When they came to Capernaum, the collectors of the temple tax approached Peter and said, "Does not your teacher pay the temple tax?” Matt. 17:24
Sometimes Jesus’ teaching revolves around practical common sense. In today’s gospel, as the plots against Jesus begin to build, the temple tax collectors slyly ask Peter whether or not Jesus paid the temple tax. Jesus knew they weren’t as interested in whether or not he paid as in “catching” him at something.
It’s the kind of situation I hate to be in, filled with fear and conflict. But if I watch Jesus, I can see that his response teaches a good lesson. He is calm and thoughtful and brings up the thorny issue himself in front of the accusers who haven’t had the courage to face him directly.

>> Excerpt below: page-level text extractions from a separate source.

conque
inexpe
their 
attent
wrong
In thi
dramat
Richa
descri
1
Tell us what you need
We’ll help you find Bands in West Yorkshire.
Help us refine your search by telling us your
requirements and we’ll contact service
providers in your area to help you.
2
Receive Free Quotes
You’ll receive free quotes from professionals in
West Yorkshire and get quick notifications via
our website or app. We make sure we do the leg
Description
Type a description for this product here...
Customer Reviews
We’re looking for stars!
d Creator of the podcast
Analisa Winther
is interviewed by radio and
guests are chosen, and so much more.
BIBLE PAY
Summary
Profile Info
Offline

The accusation of the tax collectors isn’t fair but Jesus doesn’t fight every injustice he sees. Rather than rail against the people who question him, Jesus points out that he shouldn’t have to pay – but then pays it anyway. He says we’ll pay the tax, “that we may not offend…”

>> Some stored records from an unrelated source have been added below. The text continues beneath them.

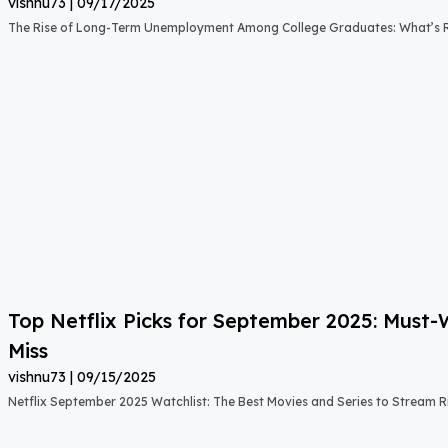
vishnu73
09/17/2025
The Rise of Long-Term Unemployment Among College Graduates: What’s
Top Netflix Picks for September 2025: Must
Miss
vishnu73
09/15/2025
Netflix September 2025 Watchlist: The Best Movies and Series to Stream 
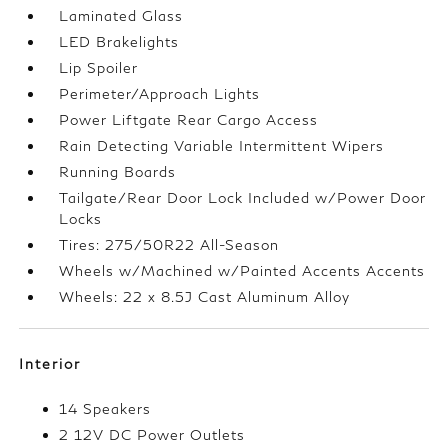
Laminated Glass
LED Brakelights
Lip Spoiler
Perimeter/Approach Lights
Power Liftgate Rear Cargo Access
Rain Detecting Variable Intermittent Wipers
Running Boards
Tailgate/Rear Door Lock Included w/Power Door
Locks
Tires: 275/50R22 All-Season
Wheels w/Machined w/Painted Accents Accents
Wheels: 22 x 8.5J Cast Aluminum Alloy
Interior
14 Speakers
2 12V DC Power Outlets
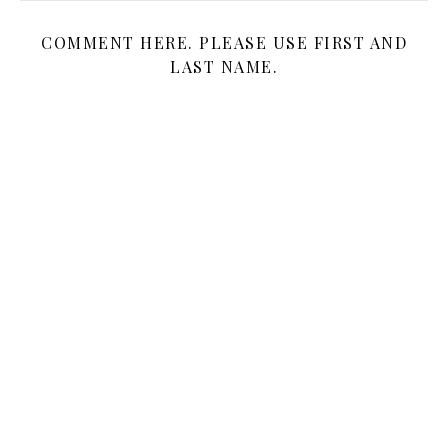
COMMENT HERE. PLEASE USE FIRST AND
LAST NAME.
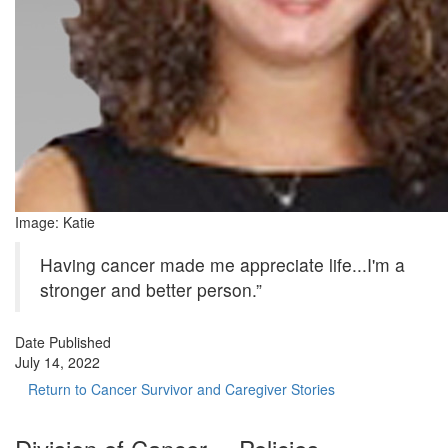
Image: Katie
Having cancer made me appreciate life...I'm a
stronger and better person.”
Date Published
July 14, 2022
Return to Cancer Survivor and Caregiver Stories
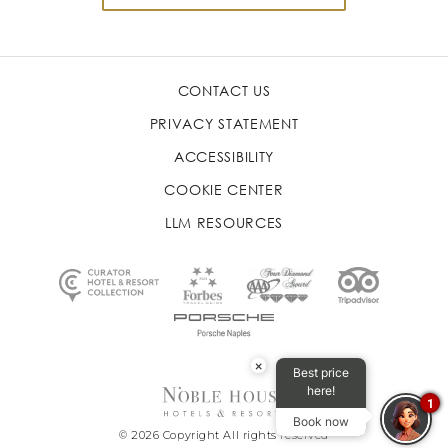
CONTACT US
PRIVACY STATEMENT
ACCESSIBILITY
COOKIE CENTER
LLM RESOURCES
×
Best price
here!
1
Book now
© 2026 Copyright All rights reserved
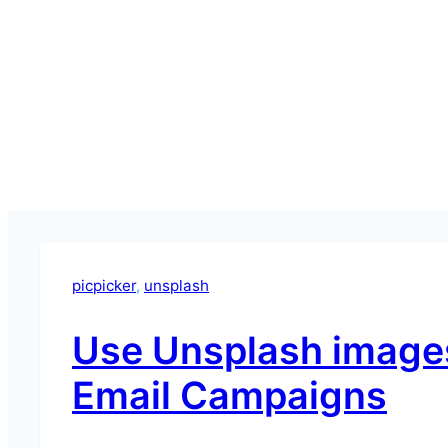
picpicker
, 
unsplash
Use Unsplash images
Email Campaigns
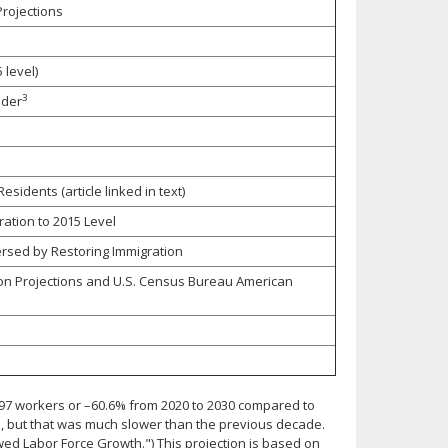
rojections
 level)
3
lder
idents (article linked in text)
ation to 2015 Level
rsed by Restoring Immigration
on Projections and U.S. Census Bureau American
,297 workers or –60.6% from 2020 to 2030 compared to
e, but that was much slower than the previous decade.
owed Labor Force Growth.") This projection is based on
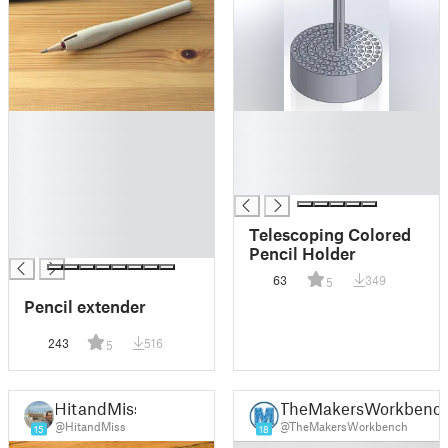
█
█
█
█
█
█
█
█
█
█
Telescoping Colored
█
Pencil Holder
63
349
5
Pencil extender
243
516
5
HitandMiss
TheMakersWorkbenc
@HitandMiss
@TheMakersWorkbench
15
18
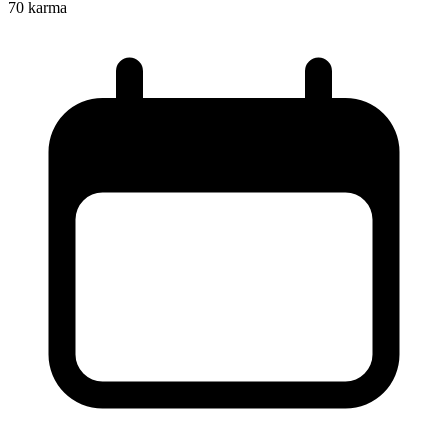
70
karma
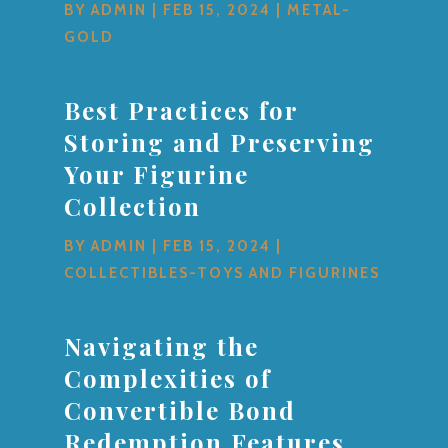
BY
ADMIN
|
FEB 15, 2024
|
METAL-
GOLD
Best Practices for
Storing and Preserving
Your Figurine
Collection
BY
ADMIN
|
FEB 15, 2024
|
COLLECTIBLES-TOYS AND FIGURINES
Navigating the
Complexities of
Convertible Bond
Redemption Features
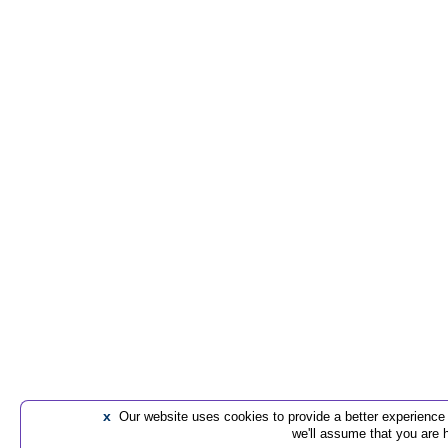
x
Our website uses cookies to provide a better experience t
we'll assume that you are 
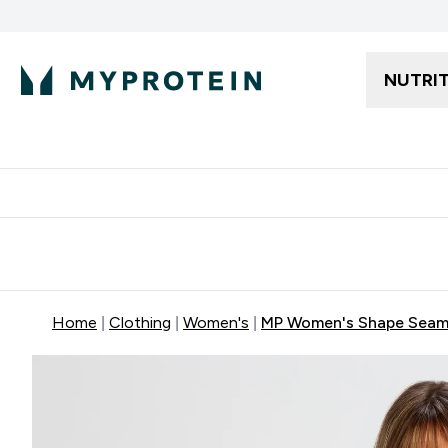
NUTRI
Free delivery starting from 250AED | 300SAR
Extra 5%
Home
Clothing
Women's
MP Women's Shape Seamle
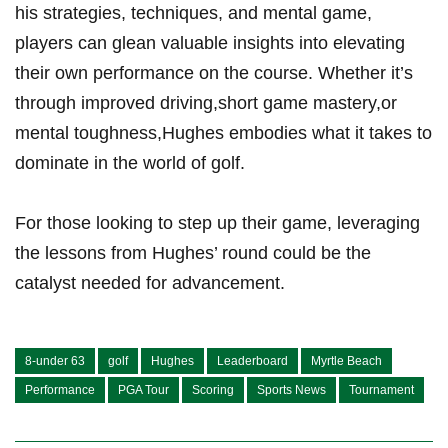
his strategies, techniques, and mental game,
players can glean valuable insights into elevating
their own performance on the course. Whether it’s
through improved driving,short game mastery,or
mental toughness,Hughes embodies what it takes to
dominate in the world of golf.
For those looking to step up their game, leveraging
the lessons from Hughes’ round could be the
catalyst needed for advancement.
8-under 63
golf
Hughes
Leaderboard
Myrtle Beach
Performance
PGA Tour
Scoring
Sports News
Tournament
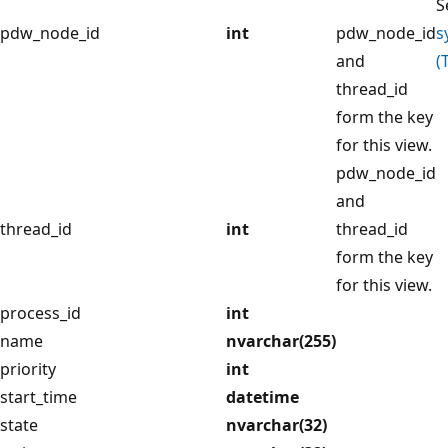
S
pdw_node_id
int
pdw_node_id
s
and
(
thread_id
form the key
for this view.
pdw_node_id
and
thread_id
int
thread_id
form the key
for this view.
process_id
int
name
nvarchar(255)
priority
int
start_time
datetime
state
nvarchar(32)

I suspect Jesus doesn’t care if he offends these tax collectors, but he doesn’t want to get sidetracked by tax squabbles. In a small and delightful miracle, Jesus tells Peter to catch the first fish that comes out of the sea and in its mouth would be a coin to cover temple tax for both Jesus and Peter. He is saying, “Trust in God for the things you can’t control in your life.”
Often I get un-centered and self-absorbed by conflict. Jesus wants us to stay on focus and to trust in God rather than get caught up in unimportant conflicts of life. He wants to get back to his message of justice for the poor, loving our enemies and trusting in God. Today’s gospel is an invitation for us to accept the powerlessness we have in so many areas of our lives and embrace it as a way to draw closer to God. He doesn’t want us to surrender our peace to people who will draw us away from God by fretting, worrying and forgetting to surrender our lives to God, not humans who pick away at us.
Today is also the Memorial of St. Dominic, the founder of the Order of Preachers, known familiarly as the Dominicans. Founded in 1216, St. Dominic’s order is focused on education and preaching. It is a privilege to share the Word through this technology, which I suspect St. Dominic would himself delight in and embrace.